Re: CephFS mount delay

Gregory Farnum <greg@xxxxxxxxxxx> · Thu, 30 Aug 2012 15:17:58 -0700

On Thu, Aug 30, 2012 at 3:10 PM, Noah Watkins <jayhawk@xxxxxxxxxxx> wrote:
> Ok, this patch sorta solves the problem. After a fresh restart of the
> daemons, the client hangs indefinitely (log urls attached for this
> case). If I kill the client and restart, I get a behavior similar to
> the original problem. Another client restart and everything is very
> fast. This easily reproducible.

I'm not quite sure what scenario you're describing here — let's see if
I understand correctly:
1) Working cluster.
2) Restart server daemons.
3) Client just hangs. :(
4) Restart client and it goes slow through the mount (once?).
5) Restart client again and everything goes fast from then on.

Is that right? If it is, 3 might be caused by a client bug, but then 4
(and also maybe 3) is probably just caused by the MDS server going
through reconnect and timing out its client connection.

++++

# Short exercise 1
Please reproduce the listing from its first line through the line that contains "-4,9: -4,9 -> -4,6", changing every "colour" to "color" and leaving everything else as it is.
# Short exercise 2
Pick up the CephFS mount delay reply where it stops and carry it on.

# The data
++++

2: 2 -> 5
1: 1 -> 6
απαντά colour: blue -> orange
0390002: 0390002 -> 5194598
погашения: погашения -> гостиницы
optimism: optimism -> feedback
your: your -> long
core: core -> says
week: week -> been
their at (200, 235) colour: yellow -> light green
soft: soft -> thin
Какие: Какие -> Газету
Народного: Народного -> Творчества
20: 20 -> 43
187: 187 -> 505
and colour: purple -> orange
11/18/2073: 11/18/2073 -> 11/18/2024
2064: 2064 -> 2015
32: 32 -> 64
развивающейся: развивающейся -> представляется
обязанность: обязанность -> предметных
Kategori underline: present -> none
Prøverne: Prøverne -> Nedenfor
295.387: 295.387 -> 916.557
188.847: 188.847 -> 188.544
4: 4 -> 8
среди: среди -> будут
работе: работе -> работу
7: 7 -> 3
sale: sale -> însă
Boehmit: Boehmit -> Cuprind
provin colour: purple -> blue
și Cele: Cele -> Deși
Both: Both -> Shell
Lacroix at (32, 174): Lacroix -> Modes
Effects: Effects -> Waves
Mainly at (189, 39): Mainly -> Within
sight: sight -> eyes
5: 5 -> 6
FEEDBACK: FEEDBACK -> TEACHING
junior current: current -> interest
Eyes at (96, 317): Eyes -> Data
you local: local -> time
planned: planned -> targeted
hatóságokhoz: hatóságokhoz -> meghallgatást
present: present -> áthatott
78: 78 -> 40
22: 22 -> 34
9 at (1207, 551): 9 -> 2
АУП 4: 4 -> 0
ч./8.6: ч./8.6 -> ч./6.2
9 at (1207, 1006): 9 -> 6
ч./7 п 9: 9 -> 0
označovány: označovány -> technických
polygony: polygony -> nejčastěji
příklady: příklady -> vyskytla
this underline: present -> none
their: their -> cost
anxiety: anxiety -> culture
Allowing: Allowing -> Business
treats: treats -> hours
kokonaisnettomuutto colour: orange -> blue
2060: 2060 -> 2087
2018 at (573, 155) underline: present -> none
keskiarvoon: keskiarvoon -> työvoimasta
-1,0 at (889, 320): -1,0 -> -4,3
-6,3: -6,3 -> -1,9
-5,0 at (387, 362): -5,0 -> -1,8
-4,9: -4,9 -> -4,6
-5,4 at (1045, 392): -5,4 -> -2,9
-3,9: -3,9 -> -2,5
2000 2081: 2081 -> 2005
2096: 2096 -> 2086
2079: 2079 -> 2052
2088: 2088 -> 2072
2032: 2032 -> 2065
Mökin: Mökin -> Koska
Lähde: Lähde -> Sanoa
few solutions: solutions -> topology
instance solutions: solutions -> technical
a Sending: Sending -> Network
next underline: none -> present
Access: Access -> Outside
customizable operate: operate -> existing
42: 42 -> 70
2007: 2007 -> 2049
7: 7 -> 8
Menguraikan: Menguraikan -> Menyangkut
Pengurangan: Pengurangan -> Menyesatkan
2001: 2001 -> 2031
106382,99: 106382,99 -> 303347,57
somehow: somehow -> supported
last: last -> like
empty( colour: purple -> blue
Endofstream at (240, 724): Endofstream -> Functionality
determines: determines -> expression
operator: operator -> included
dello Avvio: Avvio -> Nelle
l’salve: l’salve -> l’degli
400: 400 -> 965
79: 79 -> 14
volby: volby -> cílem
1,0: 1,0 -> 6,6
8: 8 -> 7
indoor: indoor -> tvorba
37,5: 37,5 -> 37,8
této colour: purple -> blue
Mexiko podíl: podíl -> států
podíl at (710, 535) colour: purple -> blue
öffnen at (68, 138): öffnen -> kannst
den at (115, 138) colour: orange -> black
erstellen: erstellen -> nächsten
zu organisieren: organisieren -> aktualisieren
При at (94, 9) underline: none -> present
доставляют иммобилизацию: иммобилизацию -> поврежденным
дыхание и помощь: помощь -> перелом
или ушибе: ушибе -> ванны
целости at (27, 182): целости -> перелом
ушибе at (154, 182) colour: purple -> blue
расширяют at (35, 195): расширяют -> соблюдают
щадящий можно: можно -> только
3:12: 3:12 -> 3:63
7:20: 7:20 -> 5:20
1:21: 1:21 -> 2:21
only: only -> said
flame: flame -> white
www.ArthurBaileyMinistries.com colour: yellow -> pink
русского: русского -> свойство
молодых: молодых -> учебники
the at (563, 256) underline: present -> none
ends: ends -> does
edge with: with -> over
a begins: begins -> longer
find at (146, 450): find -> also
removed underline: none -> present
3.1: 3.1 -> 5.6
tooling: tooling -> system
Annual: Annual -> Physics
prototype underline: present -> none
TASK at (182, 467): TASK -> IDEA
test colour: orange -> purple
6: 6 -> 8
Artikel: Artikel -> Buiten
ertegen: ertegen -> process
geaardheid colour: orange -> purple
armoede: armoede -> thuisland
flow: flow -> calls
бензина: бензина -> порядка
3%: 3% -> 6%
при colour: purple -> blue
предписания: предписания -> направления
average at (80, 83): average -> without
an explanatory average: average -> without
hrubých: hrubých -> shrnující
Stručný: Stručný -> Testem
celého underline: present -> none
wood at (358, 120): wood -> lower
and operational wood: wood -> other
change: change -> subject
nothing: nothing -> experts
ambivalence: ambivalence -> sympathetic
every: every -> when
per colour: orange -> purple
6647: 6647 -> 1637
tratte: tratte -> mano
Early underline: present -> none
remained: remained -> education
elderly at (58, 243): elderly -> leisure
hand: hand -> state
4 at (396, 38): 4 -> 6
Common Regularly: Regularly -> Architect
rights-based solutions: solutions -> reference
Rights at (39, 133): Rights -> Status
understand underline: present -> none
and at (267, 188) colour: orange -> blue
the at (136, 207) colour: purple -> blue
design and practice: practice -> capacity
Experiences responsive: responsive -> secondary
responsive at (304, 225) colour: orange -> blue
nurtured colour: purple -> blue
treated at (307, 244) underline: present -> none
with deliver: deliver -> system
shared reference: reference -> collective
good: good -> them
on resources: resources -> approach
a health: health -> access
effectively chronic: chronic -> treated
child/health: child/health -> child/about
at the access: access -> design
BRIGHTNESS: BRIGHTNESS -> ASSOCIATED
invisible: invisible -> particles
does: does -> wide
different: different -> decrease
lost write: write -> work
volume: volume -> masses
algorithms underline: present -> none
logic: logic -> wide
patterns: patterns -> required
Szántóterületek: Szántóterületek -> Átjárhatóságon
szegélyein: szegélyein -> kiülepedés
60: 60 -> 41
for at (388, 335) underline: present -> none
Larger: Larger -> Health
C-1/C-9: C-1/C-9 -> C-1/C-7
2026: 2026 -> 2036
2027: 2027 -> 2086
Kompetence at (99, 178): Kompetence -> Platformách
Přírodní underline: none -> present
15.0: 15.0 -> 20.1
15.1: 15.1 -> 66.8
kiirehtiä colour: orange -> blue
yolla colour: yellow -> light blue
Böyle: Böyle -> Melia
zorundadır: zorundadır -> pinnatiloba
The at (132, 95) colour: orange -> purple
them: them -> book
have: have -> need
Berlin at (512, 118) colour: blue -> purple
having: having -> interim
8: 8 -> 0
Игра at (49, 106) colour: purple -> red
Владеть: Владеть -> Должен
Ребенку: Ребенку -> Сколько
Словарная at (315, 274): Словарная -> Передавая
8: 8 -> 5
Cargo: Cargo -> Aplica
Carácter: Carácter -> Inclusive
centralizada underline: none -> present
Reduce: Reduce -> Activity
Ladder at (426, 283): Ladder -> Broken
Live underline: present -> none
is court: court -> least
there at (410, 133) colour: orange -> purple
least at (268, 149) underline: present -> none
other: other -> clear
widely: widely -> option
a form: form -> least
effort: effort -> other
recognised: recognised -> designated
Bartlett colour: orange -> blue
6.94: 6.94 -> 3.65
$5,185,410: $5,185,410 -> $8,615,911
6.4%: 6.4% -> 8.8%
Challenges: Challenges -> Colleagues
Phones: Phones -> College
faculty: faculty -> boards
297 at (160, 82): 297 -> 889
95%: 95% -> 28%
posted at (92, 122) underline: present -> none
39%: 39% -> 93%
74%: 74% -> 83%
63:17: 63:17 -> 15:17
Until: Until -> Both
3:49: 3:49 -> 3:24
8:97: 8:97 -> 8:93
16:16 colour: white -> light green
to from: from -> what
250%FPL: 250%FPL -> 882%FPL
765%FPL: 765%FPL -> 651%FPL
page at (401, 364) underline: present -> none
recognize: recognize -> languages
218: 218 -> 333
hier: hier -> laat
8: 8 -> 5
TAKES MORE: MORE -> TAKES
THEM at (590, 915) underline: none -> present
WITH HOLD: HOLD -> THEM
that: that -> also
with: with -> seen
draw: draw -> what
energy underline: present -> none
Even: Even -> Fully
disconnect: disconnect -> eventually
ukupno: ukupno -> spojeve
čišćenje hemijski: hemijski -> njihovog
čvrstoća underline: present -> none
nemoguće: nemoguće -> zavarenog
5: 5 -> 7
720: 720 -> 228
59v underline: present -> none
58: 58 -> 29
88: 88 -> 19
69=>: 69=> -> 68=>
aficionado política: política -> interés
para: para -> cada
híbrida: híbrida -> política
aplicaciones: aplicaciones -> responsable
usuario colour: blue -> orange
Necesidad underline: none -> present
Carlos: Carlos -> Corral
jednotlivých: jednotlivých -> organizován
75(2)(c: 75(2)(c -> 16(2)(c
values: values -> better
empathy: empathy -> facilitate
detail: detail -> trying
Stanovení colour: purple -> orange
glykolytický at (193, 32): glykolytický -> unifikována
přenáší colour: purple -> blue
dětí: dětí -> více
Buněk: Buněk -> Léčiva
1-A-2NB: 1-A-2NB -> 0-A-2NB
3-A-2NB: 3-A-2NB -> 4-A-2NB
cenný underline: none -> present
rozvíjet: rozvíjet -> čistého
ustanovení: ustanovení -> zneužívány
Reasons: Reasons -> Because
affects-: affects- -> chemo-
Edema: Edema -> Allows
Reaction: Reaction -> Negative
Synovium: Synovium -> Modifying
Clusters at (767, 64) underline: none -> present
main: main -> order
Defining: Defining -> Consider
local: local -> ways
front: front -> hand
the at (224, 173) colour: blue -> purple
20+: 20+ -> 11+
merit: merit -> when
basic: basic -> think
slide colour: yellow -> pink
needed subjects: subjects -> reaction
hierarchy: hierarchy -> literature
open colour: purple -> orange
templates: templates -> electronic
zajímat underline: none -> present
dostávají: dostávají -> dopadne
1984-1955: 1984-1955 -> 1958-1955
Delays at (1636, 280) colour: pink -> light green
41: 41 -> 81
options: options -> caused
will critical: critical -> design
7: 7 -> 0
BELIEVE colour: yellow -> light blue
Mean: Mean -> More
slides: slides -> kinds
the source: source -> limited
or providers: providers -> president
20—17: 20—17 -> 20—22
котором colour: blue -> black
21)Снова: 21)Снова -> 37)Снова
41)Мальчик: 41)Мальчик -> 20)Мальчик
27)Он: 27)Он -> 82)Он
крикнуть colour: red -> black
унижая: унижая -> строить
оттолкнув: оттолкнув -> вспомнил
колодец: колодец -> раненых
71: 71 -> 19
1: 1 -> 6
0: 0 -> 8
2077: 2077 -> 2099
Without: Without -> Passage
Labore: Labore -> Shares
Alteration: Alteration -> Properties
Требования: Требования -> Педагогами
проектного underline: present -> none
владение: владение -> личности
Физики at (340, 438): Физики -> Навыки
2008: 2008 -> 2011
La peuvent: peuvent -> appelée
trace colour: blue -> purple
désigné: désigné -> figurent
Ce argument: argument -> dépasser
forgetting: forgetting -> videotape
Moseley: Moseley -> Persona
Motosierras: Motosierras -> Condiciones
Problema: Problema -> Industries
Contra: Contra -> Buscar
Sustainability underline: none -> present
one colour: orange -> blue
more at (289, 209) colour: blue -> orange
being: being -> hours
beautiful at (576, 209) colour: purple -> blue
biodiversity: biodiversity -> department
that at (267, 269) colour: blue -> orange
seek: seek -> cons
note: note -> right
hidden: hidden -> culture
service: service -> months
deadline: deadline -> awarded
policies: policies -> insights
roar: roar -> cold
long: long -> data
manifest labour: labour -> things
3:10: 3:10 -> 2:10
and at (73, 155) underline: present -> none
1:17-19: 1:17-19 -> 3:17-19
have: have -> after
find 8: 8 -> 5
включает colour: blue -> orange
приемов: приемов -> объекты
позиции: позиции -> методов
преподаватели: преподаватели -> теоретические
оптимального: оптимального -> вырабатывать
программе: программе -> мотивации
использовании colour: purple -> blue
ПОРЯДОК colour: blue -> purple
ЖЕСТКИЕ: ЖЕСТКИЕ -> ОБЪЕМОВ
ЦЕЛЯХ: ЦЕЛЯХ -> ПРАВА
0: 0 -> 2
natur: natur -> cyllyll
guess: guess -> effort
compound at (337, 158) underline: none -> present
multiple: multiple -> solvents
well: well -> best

++++

# Exercise response 1
2: 2 -> 5
1: 1 -> 6
απαντά color: blue -> orange
0390002: 0390002 -> 5194598
погашения: погашения -> гостиницы
optimism: optimism -> feedback
your: your -> long
core: core -> says
week: week -> been
their at (200, 235) color: yellow -> light green
soft: soft -> thin
Какие: Какие -> Газету
Народного: Народного -> Творчества
20: 20 -> 43
187: 187 -> 505
and color: purple -> orange
11/18/2073: 11/18/2073 -> 11/18/2024
2064: 2064 -> 2015
32: 32 -> 64
развивающейся: развивающейся -> представляется
обязанность: обязанность -> предметных
Kategori underline: present -> none
Prøverne: Prøverne -> Nedenfor
295.387: 295.387 -> 916.557
188.847: 188.847 -> 188.544
4: 4 -> 8
среди: среди -> будут
работе: работе -> работу
7: 7 -> 3
sale: sale -> însă
Boehmit: Boehmit -> Cuprind
provin color: purple -> blue
și Cele: Cele -> Deși
Both: Both -> Shell
Lacroix at (32, 174): Lacroix -> Modes
Effects: Effects -> Waves
Mainly at (189, 39): Mainly -> Within
sight: sight -> eyes
5: 5 -> 6
FEEDBACK: FEEDBACK -> TEACHING
junior current: current -> interest
Eyes at (96, 317): Eyes -> Data
you local: local -> time
planned: planned -> targeted
hatóságokhoz: hatóságokhoz -> meghallgatást
present: present -> áthatott
78: 78 -> 40
22: 22 -> 34
9 at (1207, 551): 9 -> 2
АУП 4: 4 -> 0
ч./8.6: ч./8.6 -> ч./6.2
9 at (1207, 1006): 9 -> 6
ч./7 п 9: 9 -> 0
označovány: označovány -> technických
polygony: polygony -> nejčastěji
příklady: příklady -> vyskytla
this underline: present -> none
their: their -> cost
anxiety: anxiety -> culture
Allowing: Allowing -> Business
treats: treats -> hours
kokonaisnettomuutto color: orange -> blue
2060: 2060 -> 2087
2018 at (573, 155) underline: present -> none
keskiarvoon: keskiarvoon -> työvoimasta
-1,0 at (889, 320): -1,0 -> -4,3
-6,3: -6,3 -> -1,9
-5,0 at (387, 362): -5,0 -> -1,8
-4,9: -4,9 -> -4,6

# Exercise response 2
> https://dl.dropbox.com/u/7899675/client.log
> https://dl.dropbox.com/u/7899675/mds.a.log
> https://dl.dropbox.com/u/7899675/mds.b.log
> https://dl.dropbox.com/u/7899675/mds.c.log
>
> - Noah
>
> On Thu, Aug 30, 2012 at 1:39 PM, Sage Weil <sage@xxxxxxxxxxx> wrote:
>> What about this:
>>
>> diff --git a/src/client/Client.cc b/src/client/Client.cc
>> index 3333966..003e3f8 100644
>> --- a/src/client/Client.cc
>> +++ b/src/client/Client.cc
>> @@ -294,6 +294,7 @@ int Client::init()
>>    monclient->set_want_keys(CEPH_ENTITY_TYPE_MDS | CEPH_ENTITY_TYPE_OSD);
>>    monclient->sub_want("mdsmap", 0, 0);
>>    monclient->sub_want("osdmap", 0, CEPH_SUBSCRIBE_ONETIME);
>> +  monclient->renew_subs();
>>
>>    // logger
>>    PerfCountersBuilder plb(cct, "client", l_c_first, l_c_last);
>>
>>
>> If that doesn't do it, can you reproduce with 'debug client = 20' and
>> 'debug monc = 20'?
>>
>> Thanks!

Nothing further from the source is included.